# Source passage:
↓↓↓

(August 25, Chalmette / New Orleans) The St. Bernard cancer epidemic, recently reported in a Tumor Registry study, has Chalmette residents demanding that the registry educate itself about the millions of pounds of carcinogenic pollution in their community. “We are concerned about the effects that Mobil’s chemicals could be having on us,” said Ken Ford, President of the St. Bernard Citizens for Environmental Quality. “We are the neighbors of that refinery, and their emissions could cause cancer or illness.”
Exxon Mobil is currently being sued for violating the Clean Air Act, including leaking seals on benzene tanks. Benzene is a known carcinogen. “This latest study is one more reason why Chalmette should be considered a national toxic disaster area,” said Denny Larson of the Refinery Reform Campaign. “Not only are people being poisoned by illegal toxic dumping, but state agencies turn a blind eye to the real source of the problem.”
According to Exxon Mobil’s own reports, the refinery is the largest source of benzene, a known carcinogen, in St. Bernard Parish. Over the last 16 months, residents have detected benzene in ten air samples, taken when the wind was blowing a foul odor from the refinery to their neighborhood.
Three organizations – The St. Bernard Citizens for Environmental Quality, The Louisiana Bucket Brigade and Refinery Reform Campaign – have invited state epidemiologist Catherine Correa to meet with them to take a tour of the Chalmette neighborhoods battered by Exxon Mobil’s pollution.
Despite Ms. Correa’s initial statement that the Tumor Registry study did not determine causation, she later violated the tenant by claiming, without any factual documentation, that industry was not responsible for the increased cancer. “We are extremely concerned that a Louisiana public official is using her role to defend industry that dumps millions of pounds of cancer causing chemicals on innocent people,” said Anne Rolfes, Director of the Louisiana Bucket Brigade. “We hope to educate her with this tour. We will encourage her to retract her statement which has not been corroborated by any facts.”
The groups are sending an invitation letter to Ms. Correa today. “We would like to educate her and show our side of the story,” said Mr. Ford. “Many people who don’t live near Mobil make comments that Mobil is good to the neighbors. But the people in Chalmette Vista – the real neighbors right next door – disagree.”
Fine particulate matter is also a cause for concern. Such matter has been reported by the Journal of American Medicine to be associated with lung cancer mortality. Mobil’s fine petroleum coke dust, documented in the neighborhood by the Department of Environmental Quality, is a constant irritant. “We are tired of having Mobil’s soot all over our property and our homes,” said Mr. Ford. “What is it doing to our lungs?”

↑↑↑

# To do:
In the release on Chalmette pollution, in how many air samples did residents detect benzene over the last 16 months?

# Exercise data:
↓↓↓

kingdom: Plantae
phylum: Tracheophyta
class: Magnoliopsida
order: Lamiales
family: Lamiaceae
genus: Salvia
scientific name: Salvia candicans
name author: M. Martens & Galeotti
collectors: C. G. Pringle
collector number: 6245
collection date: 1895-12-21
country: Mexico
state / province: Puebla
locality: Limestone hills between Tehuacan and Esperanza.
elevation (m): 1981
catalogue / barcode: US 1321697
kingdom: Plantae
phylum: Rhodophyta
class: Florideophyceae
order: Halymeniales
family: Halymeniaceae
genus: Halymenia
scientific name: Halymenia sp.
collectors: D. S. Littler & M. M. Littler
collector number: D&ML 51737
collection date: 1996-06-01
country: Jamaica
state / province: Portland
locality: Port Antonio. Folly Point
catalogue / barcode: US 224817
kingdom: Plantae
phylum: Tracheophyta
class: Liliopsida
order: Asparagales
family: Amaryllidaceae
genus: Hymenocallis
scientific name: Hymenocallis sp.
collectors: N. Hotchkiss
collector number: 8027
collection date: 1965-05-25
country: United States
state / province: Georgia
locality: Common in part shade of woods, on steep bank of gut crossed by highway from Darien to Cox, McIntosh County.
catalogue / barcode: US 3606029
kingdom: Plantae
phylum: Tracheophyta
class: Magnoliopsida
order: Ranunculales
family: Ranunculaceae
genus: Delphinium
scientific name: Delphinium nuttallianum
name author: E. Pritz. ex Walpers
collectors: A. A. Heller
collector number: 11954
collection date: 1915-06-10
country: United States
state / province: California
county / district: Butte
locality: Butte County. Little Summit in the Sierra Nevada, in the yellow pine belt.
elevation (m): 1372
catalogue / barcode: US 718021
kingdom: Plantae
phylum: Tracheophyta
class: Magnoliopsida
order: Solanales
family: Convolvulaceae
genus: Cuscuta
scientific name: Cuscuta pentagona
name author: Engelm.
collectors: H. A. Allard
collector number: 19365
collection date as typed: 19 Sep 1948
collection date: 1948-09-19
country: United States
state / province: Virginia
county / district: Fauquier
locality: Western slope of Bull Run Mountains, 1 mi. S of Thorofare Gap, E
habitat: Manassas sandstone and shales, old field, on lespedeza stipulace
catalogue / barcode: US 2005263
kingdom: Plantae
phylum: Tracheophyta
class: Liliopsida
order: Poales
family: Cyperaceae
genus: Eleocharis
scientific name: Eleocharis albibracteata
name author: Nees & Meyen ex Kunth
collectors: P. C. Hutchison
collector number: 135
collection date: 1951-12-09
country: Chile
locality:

↑↑↑

# Result of this exercise:
Ten air samples.